By Eric M. Johnson
SEATTLE (Reuters) - The U.S. Army has dropped premeditated murder charges against a soldier accused of fatally shooting two deaf and unarmed Iraqi boys in 2007 as the cattle-herding teens stumbled across his unit in a palm grove, a military official said on Wednesday.
The Army gave no reason for the decision to drop the charges against Sergeant First Class Michael Barbera, except to say it followed a pretrial evidentiary proceeding that was convened in April.
"The two charges of murder were dismissed by the general court-martial convening authority," the Army said in a statement, although Barbera still faces charges of obstruction and communicating a threat. No date has been set for his court-martial at Washington state's Joint Base Lewis-McChord.

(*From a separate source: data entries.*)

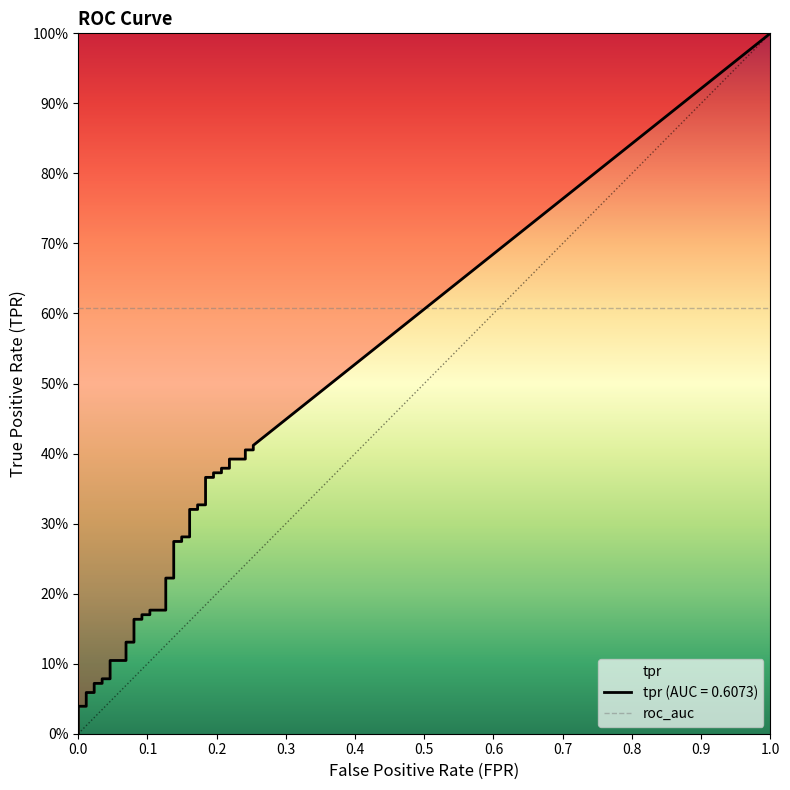

True or false: tpr has more than 0 points higher than both neighbors.

False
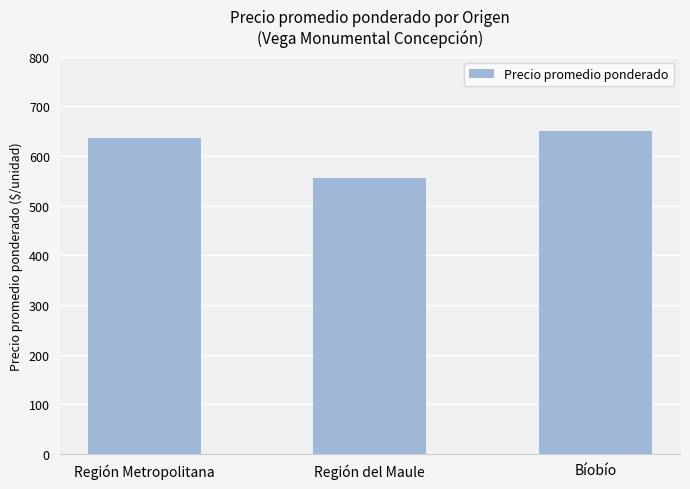

Reading left to right, extract all data points from this chart.

636	555	650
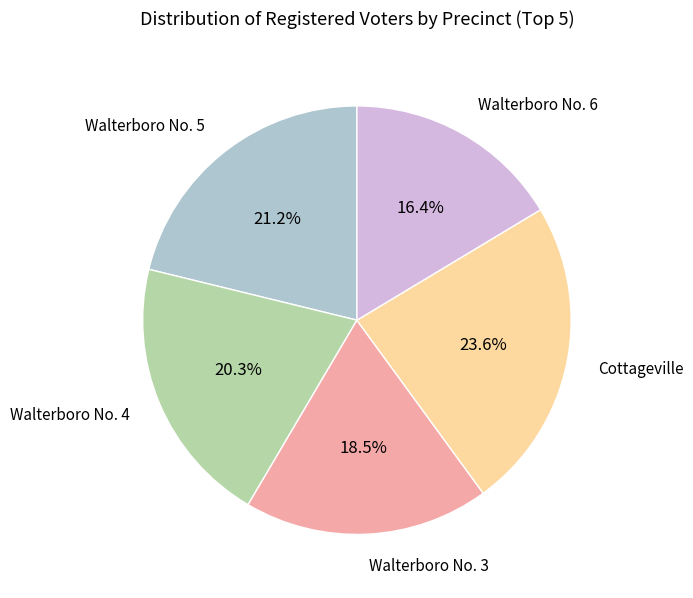

How many segments does this pie chart have?

5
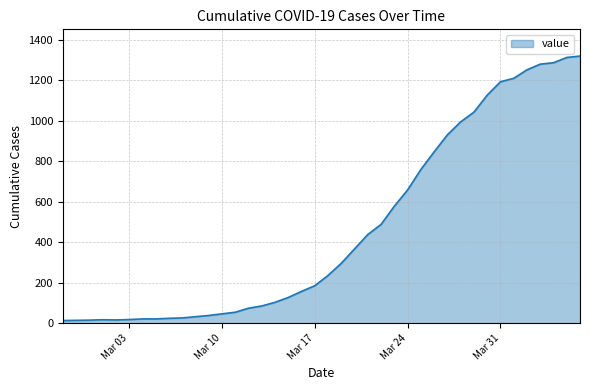

What is the maximum value shown in the chart?

1319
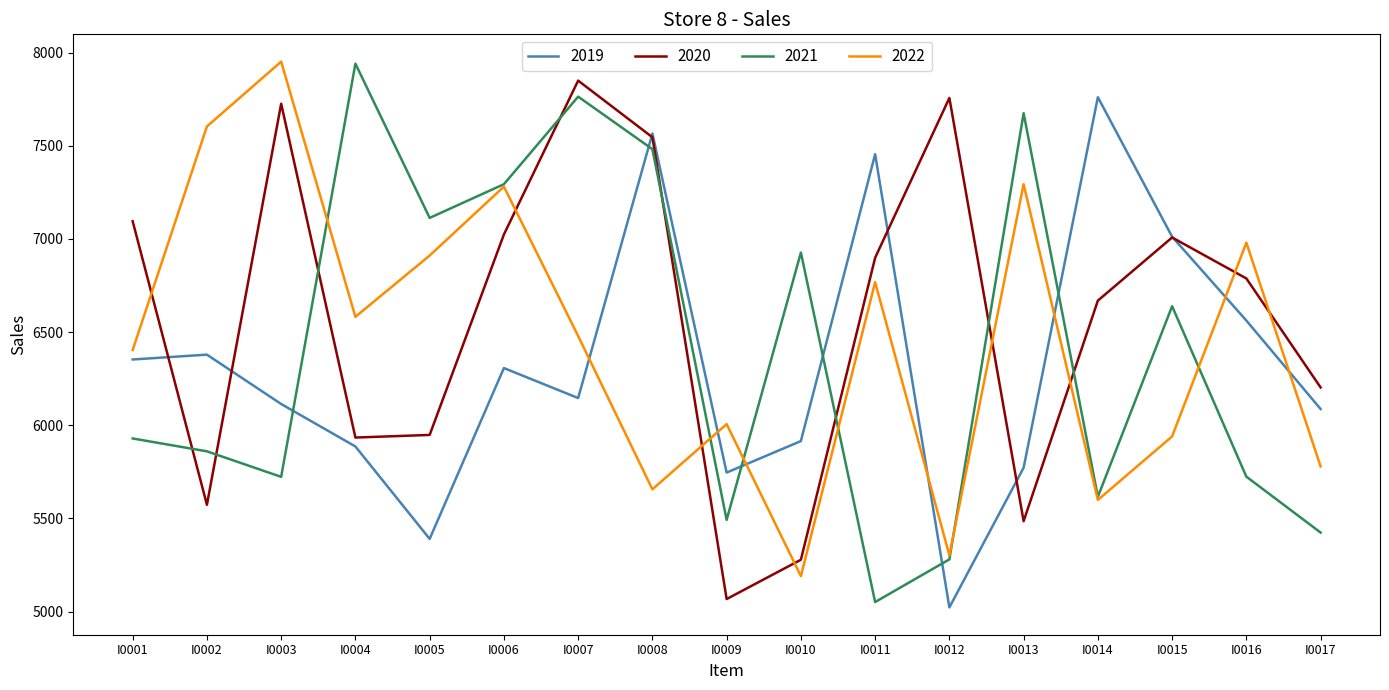

The value of 2019 at I0016 is 6562. True or false?

True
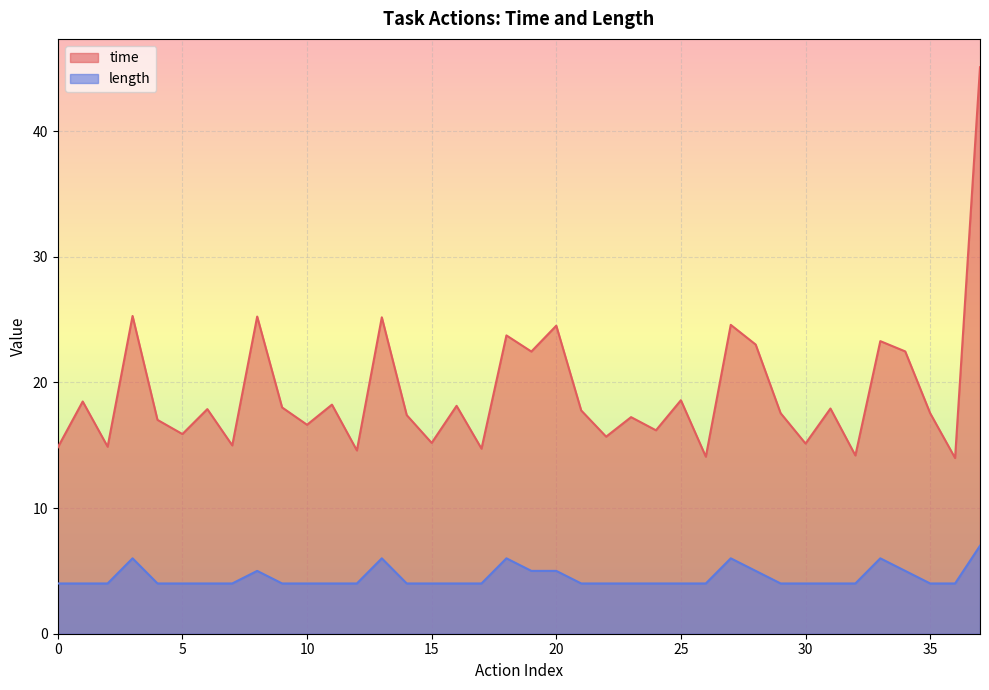

Reading left to right, what are all the values shown in this chart?

time: 14.8	18.5	14.9	25.3	17.0	15.9	17.9	15.0	25.2	18.0	16.6	18.2	14.6	25.2	17.4	15.2	18.1	14.7	23.7	22.5	24.5	17.8	15.7	17.2	16.2	18.6	14.1	24.6	23.0	17.6	15.1	17.9	14.2	23.3	22.5	17.5	14.0	45.1
length: 4.0	4.0	4.0	6.0	4.0	4.0	4.0	4.0	5.0	4.0	4.0	4.0	4.0	6.0	4.0	4.0	4.0	4.0	6.0	5.0	5.0	4.0	4.0	4.0	4.0	4.0	4.0	6.0	5.0	4.0	4.0	4.0	4.0	6.0	5.0	4.0	4.0	7.0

Barbera, who is not in pretrial confinement, faces a maximum punishment of eight years' confinement and a dishonourable discharge if convicted, the Army said.
His military defence counsel, David Coombs, did not immediately respond to request for comment.
The killings for which Barbera was charged came to light after a Pittsburgh newspaper published accounts in 2012 of fellow soldiers concerned over killings by a soldier who escaped serious punishment after an initial Army investigation.
According to the accounts, Barbera was acting as team leader in March 2007 when he gunned down the brothers, aged 14 and 15, from his squad's position in a palm grove in Iraq's Diyala province, the Pittsburgh Tribune-Review reported.
Barbera later told his superiors the boys were insurgents, the newspaper said. But in reality, they were deaf and mute with no known militant affiliations, the paper reported.
The allegations had marked the latest in a series of high-profile international murder cases against U.S. soldiers to unfold at Lewis-McChord, south of Seattle.
Last year, U.S. Army Staff Sergeant Robert Bales pleaded guilty to killing 16 unarmed Afghan civilians in 2012. Two months earlier, U.S. Army Sergeant John Russell pleaded guilty to shooting five fellow service members to death at a mental health clinic in Baghdad in 2009.